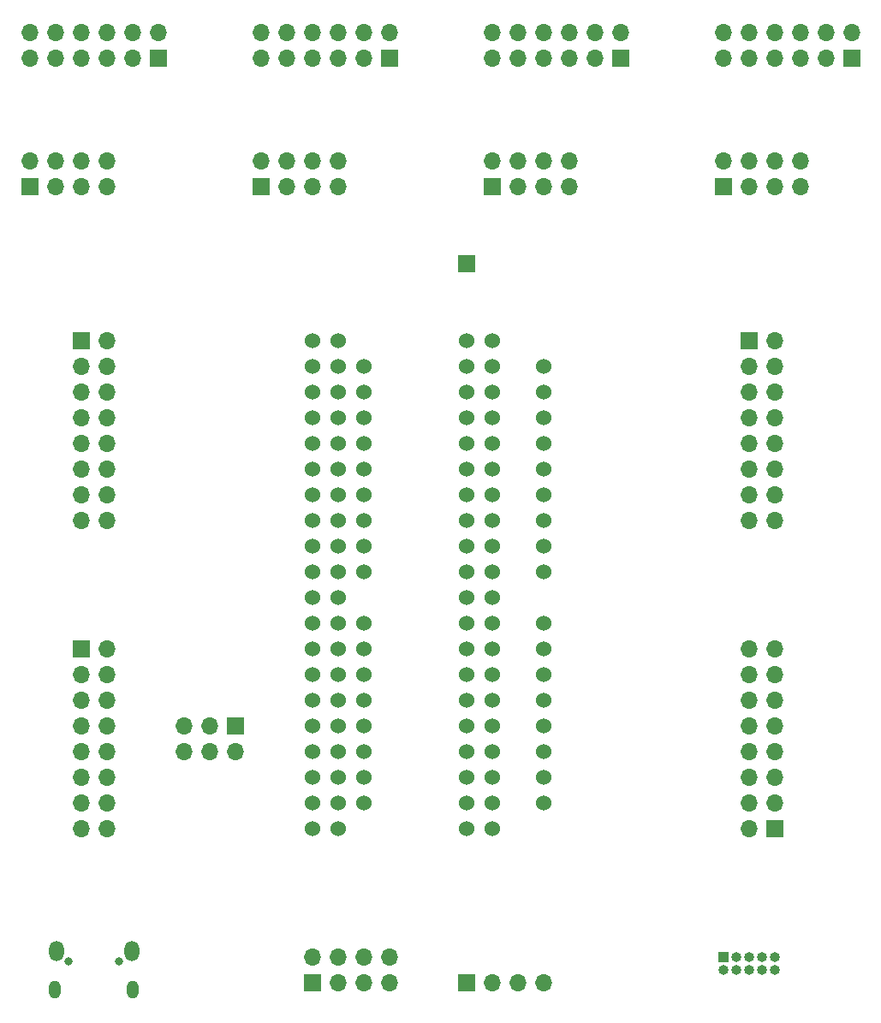
<source format=gbr>
%TF.GenerationSoftware,KiCad,Pcbnew,5.1.10*%
%TF.CreationDate,2021-09-24T20:54:15+02:00*%
%TF.ProjectId,ucdev_board,75636465-765f-4626-9f61-72642e6b6963,rev?*%
%TF.SameCoordinates,Original*%
%TF.FileFunction,Soldermask,Bot*%
%TF.FilePolarity,Negative*%
%FSLAX46Y46*%
G04 Gerber Fmt 4.6, Leading zero omitted, Abs format (unit mm)*
G04 Created by KiCad (PCBNEW 5.1.10) date 2021-09-24 20:54:15*
%MOMM*%
%LPD*%
G01*
G04 APERTURE LIST*
%ADD10O,0.800000X0.800000*%
%ADD11O,1.150000X1.800000*%
%ADD12O,1.450000X2.000000*%
%ADD13O,1.700000X1.700000*%
%ADD14R,1.700000X1.700000*%
%ADD15O,1.000000X1.000000*%
%ADD16R,1.000000X1.000000*%
%ADD17C,1.524000*%
G04 APERTURE END LIST*
D10*
%TO.C,J8*%
X69810000Y-119850000D03*
X64810000Y-119850000D03*
D11*
X71185000Y-122600000D03*
X63435000Y-122600000D03*
D12*
X71035000Y-118800000D03*
X63585000Y-118800000D03*
%TD*%
D13*
%TO.C,J7*%
X137160000Y-40640000D03*
X137160000Y-43180000D03*
X134620000Y-40640000D03*
X134620000Y-43180000D03*
X132080000Y-40640000D03*
X132080000Y-43180000D03*
X129540000Y-40640000D03*
D14*
X129540000Y-43180000D03*
%TD*%
D13*
%TO.C,J6*%
X114300000Y-40640000D03*
X114300000Y-43180000D03*
X111760000Y-40640000D03*
X111760000Y-43180000D03*
X109220000Y-40640000D03*
X109220000Y-43180000D03*
X106680000Y-40640000D03*
D14*
X106680000Y-43180000D03*
%TD*%
D13*
%TO.C,J5*%
X91440000Y-40640000D03*
X91440000Y-43180000D03*
X88900000Y-40640000D03*
X88900000Y-43180000D03*
X86360000Y-40640000D03*
X86360000Y-43180000D03*
X83820000Y-40640000D03*
D14*
X83820000Y-43180000D03*
%TD*%
D13*
%TO.C,J4*%
X68580000Y-40640000D03*
X68580000Y-43180000D03*
X66040000Y-40640000D03*
X66040000Y-43180000D03*
X63500000Y-40640000D03*
X63500000Y-43180000D03*
X60960000Y-40640000D03*
D14*
X60960000Y-43180000D03*
%TD*%
D13*
%TO.C,USB_EN1*%
X76200000Y-99060000D03*
X76200000Y-96520000D03*
X78740000Y-99060000D03*
X78740000Y-96520000D03*
X81280000Y-99060000D03*
D14*
X81280000Y-96520000D03*
%TD*%
D13*
%TO.C,PB_LO1*%
X134620000Y-76200000D03*
X132080000Y-76200000D03*
X134620000Y-73660000D03*
X132080000Y-73660000D03*
X134620000Y-71120000D03*
X132080000Y-71120000D03*
X134620000Y-68580000D03*
X132080000Y-68580000D03*
X134620000Y-66040000D03*
X132080000Y-66040000D03*
X134620000Y-63500000D03*
X132080000Y-63500000D03*
X134620000Y-60960000D03*
X132080000Y-60960000D03*
X134620000Y-58420000D03*
D14*
X132080000Y-58420000D03*
%TD*%
D13*
%TO.C,PB_HI1*%
X68580000Y-76200000D03*
X66040000Y-76200000D03*
X68580000Y-73660000D03*
X66040000Y-73660000D03*
X68580000Y-71120000D03*
X66040000Y-71120000D03*
X68580000Y-68580000D03*
X66040000Y-68580000D03*
X68580000Y-66040000D03*
X66040000Y-66040000D03*
X68580000Y-63500000D03*
X66040000Y-63500000D03*
X68580000Y-60960000D03*
X66040000Y-60960000D03*
X68580000Y-58420000D03*
D14*
X66040000Y-58420000D03*
%TD*%
D13*
%TO.C,PA_LO1*%
X132080000Y-88900000D03*
X134620000Y-88900000D03*
X132080000Y-91440000D03*
X134620000Y-91440000D03*
X132080000Y-93980000D03*
X134620000Y-93980000D03*
X132080000Y-96520000D03*
X134620000Y-96520000D03*
X132080000Y-99060000D03*
X134620000Y-99060000D03*
X132080000Y-101600000D03*
X134620000Y-101600000D03*
X132080000Y-104140000D03*
X134620000Y-104140000D03*
X132080000Y-106680000D03*
D14*
X134620000Y-106680000D03*
%TD*%
D13*
%TO.C,PA_HI1*%
X68580000Y-106680000D03*
X66040000Y-106680000D03*
X68580000Y-104140000D03*
X66040000Y-104140000D03*
X68580000Y-101600000D03*
X66040000Y-101600000D03*
X68580000Y-99060000D03*
X66040000Y-99060000D03*
X68580000Y-96520000D03*
X66040000Y-96520000D03*
X68580000Y-93980000D03*
X66040000Y-93980000D03*
X68580000Y-91440000D03*
X66040000Y-91440000D03*
X68580000Y-88900000D03*
D14*
X66040000Y-88900000D03*
%TD*%
D15*
%TO.C,JTAG1*%
X134620000Y-120650000D03*
X134620000Y-119380000D03*
X133350000Y-120650000D03*
X133350000Y-119380000D03*
X132080000Y-120650000D03*
X132080000Y-119380000D03*
X130810000Y-120650000D03*
X130810000Y-119380000D03*
X129540000Y-120650000D03*
D16*
X129540000Y-119380000D03*
%TD*%
D13*
%TO.C,PMOD4*%
X129540000Y-27940000D03*
X129540000Y-30480000D03*
X132080000Y-27940000D03*
X132080000Y-30480000D03*
X134620000Y-27940000D03*
X134620000Y-30480000D03*
X137160000Y-27940000D03*
X137160000Y-30480000D03*
X139700000Y-27940000D03*
X139700000Y-30480000D03*
X142240000Y-27940000D03*
D14*
X142240000Y-30480000D03*
%TD*%
D13*
%TO.C,PMOD3*%
X106680000Y-27940000D03*
X106680000Y-30480000D03*
X109220000Y-27940000D03*
X109220000Y-30480000D03*
X111760000Y-27940000D03*
X111760000Y-30480000D03*
X114300000Y-27940000D03*
X114300000Y-30480000D03*
X116840000Y-27940000D03*
X116840000Y-30480000D03*
X119380000Y-27940000D03*
D14*
X119380000Y-30480000D03*
%TD*%
D13*
%TO.C,PMOD2*%
X83820000Y-27940000D03*
X83820000Y-30480000D03*
X86360000Y-27940000D03*
X86360000Y-30480000D03*
X88900000Y-27940000D03*
X88900000Y-30480000D03*
X91440000Y-27940000D03*
X91440000Y-30480000D03*
X93980000Y-27940000D03*
X93980000Y-30480000D03*
X96520000Y-27940000D03*
D14*
X96520000Y-30480000D03*
%TD*%
D13*
%TO.C,PMOD1*%
X60960000Y-27940000D03*
X60960000Y-30480000D03*
X63500000Y-27940000D03*
X63500000Y-30480000D03*
X66040000Y-27940000D03*
X66040000Y-30480000D03*
X68580000Y-27940000D03*
X68580000Y-30480000D03*
X71120000Y-27940000D03*
X71120000Y-30480000D03*
X73660000Y-27940000D03*
D14*
X73660000Y-30480000D03*
%TD*%
D13*
%TO.C,J3*%
X96520000Y-119380000D03*
X96520000Y-121920000D03*
X93980000Y-119380000D03*
X93980000Y-121920000D03*
X91440000Y-119380000D03*
X91440000Y-121920000D03*
X88900000Y-119380000D03*
D14*
X88900000Y-121920000D03*
%TD*%
D13*
%TO.C,J2*%
X111760000Y-121920000D03*
X109220000Y-121920000D03*
X106680000Y-121920000D03*
D14*
X104140000Y-121920000D03*
%TD*%
%TO.C,J1*%
X104140000Y-50800000D03*
%TD*%
D17*
%TO.C,U3*%
X111760000Y-60960000D03*
X111760000Y-63500000D03*
X111760000Y-66040000D03*
X111760000Y-68580000D03*
X111760000Y-71120000D03*
X111760000Y-73660000D03*
X111760000Y-76200000D03*
X111760000Y-78740000D03*
X111760000Y-81280000D03*
X111760000Y-86360000D03*
X111760000Y-88900000D03*
X111760000Y-91440000D03*
X111760000Y-93980000D03*
X111760000Y-96520000D03*
X111760000Y-99060000D03*
X111760000Y-101600000D03*
X111760000Y-104140000D03*
X93980000Y-104140000D03*
X93980000Y-101600000D03*
X93980000Y-96520000D03*
X93980000Y-93980000D03*
X93980000Y-91440000D03*
X93980000Y-88900000D03*
X93980000Y-86360000D03*
X93980000Y-81280000D03*
X93980000Y-78740000D03*
X93980000Y-76200000D03*
X93980000Y-73660000D03*
X93980000Y-71120000D03*
X93980000Y-68580000D03*
X93980000Y-66040000D03*
X93980000Y-63500000D03*
X93980000Y-60960000D03*
X93980000Y-99060000D03*
%TD*%
%TO.C,U1*%
X106680000Y-58420000D03*
X106680000Y-60960000D03*
X106680000Y-63500000D03*
X106680000Y-66040000D03*
X106680000Y-68580000D03*
X106680000Y-71120000D03*
X106680000Y-73660000D03*
X106680000Y-76200000D03*
X106680000Y-78740000D03*
X106680000Y-81280000D03*
X106680000Y-83820000D03*
X106680000Y-86360000D03*
X106680000Y-88900000D03*
X106680000Y-91440000D03*
X106680000Y-93980000D03*
X106680000Y-96520000D03*
X106680000Y-99060000D03*
X106680000Y-101600000D03*
X106680000Y-104140000D03*
X106680000Y-106680000D03*
X91440000Y-106680000D03*
X91440000Y-104140000D03*
X91440000Y-101600000D03*
X91440000Y-99060000D03*
X91440000Y-96520000D03*
X91440000Y-93980000D03*
X91440000Y-91440000D03*
X91440000Y-88900000D03*
X91440000Y-86360000D03*
X91440000Y-83820000D03*
X91440000Y-81280000D03*
X91440000Y-78740000D03*
X91440000Y-76200000D03*
X91440000Y-73660000D03*
X91440000Y-71120000D03*
X91440000Y-68580000D03*
X91440000Y-66040000D03*
X91440000Y-63500000D03*
X91440000Y-60960000D03*
X91440000Y-58420000D03*
%TD*%
%TO.C,U2*%
X104140000Y-58420000D03*
X104140000Y-60960000D03*
X104140000Y-63500000D03*
X104140000Y-66040000D03*
X104140000Y-68580000D03*
X104140000Y-71120000D03*
X104140000Y-73660000D03*
X104140000Y-76200000D03*
X104140000Y-78740000D03*
X104140000Y-81280000D03*
X104140000Y-83820000D03*
X104140000Y-86360000D03*
X104140000Y-88900000D03*
X104140000Y-91440000D03*
X104140000Y-93980000D03*
X104140000Y-96520000D03*
X104140000Y-99060000D03*
X104140000Y-101600000D03*
X104140000Y-104140000D03*
X104140000Y-106680000D03*
X88900000Y-106680000D03*
X88900000Y-104140000D03*
X88900000Y-101600000D03*
X88900000Y-99060000D03*
X88900000Y-96520000D03*
X88900000Y-93980000D03*
X88900000Y-91440000D03*
X88900000Y-88900000D03*
X88900000Y-86360000D03*
X88900000Y-83820000D03*
X88900000Y-81280000D03*
X88900000Y-78740000D03*
X88900000Y-76200000D03*
X88900000Y-73660000D03*
X88900000Y-71120000D03*
X88900000Y-68580000D03*
X88900000Y-66040000D03*
X88900000Y-63500000D03*
X88900000Y-60960000D03*
X88900000Y-58420000D03*
%TD*%
M02*

</source>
--------------------------------------------------
[PROBLEM DETAILS]:
Write down, word for word, the lines above from the one containing "X106680000Y-58420000D03*" through the one containing "X104140000Y-58420000D03*", both ends included.

[RESULT OF THIS EXERCISE]:
X106680000Y-58420000D03*
X106680000Y-60960000D03*
X106680000Y-63500000D03*
X106680000Y-66040000D03*
X106680000Y-68580000D03*
X106680000Y-71120000D03*
X106680000Y-73660000D03*
X106680000Y-76200000D03*
X106680000Y-78740000D03*
X106680000Y-81280000D03*
X106680000Y-83820000D03*
X106680000Y-86360000D03*
X106680000Y-88900000D03*
X106680000Y-91440000D03*
X106680000Y-93980000D03*
X106680000Y-96520000D03*
X106680000Y-99060000D03*
X106680000Y-101600000D03*
X106680000Y-104140000D03*
X106680000Y-106680000D03*
X91440000Y-106680000D03*
X91440000Y-104140000D03*
X91440000Y-101600000D03*
X91440000Y-99060000D03*
X91440000Y-96520000D03*
X91440000Y-93980000D03*
X91440000Y-91440000D03*
X91440000Y-88900000D03*
X91440000Y-86360000D03*
X91440000Y-83820000D03*
X91440000Y-81280000D03*
X91440000Y-78740000D03*
X91440000Y-76200000D03*
X91440000Y-73660000D03*
X91440000Y-71120000D03*
X91440000Y-68580000D03*
X91440000Y-66040000D03*
X91440000Y-63500000D03*
X91440000Y-60960000D03*
X91440000Y-58420000D03*
%TD*%
%TO.C,U2*%
X104140000Y-58420000D03*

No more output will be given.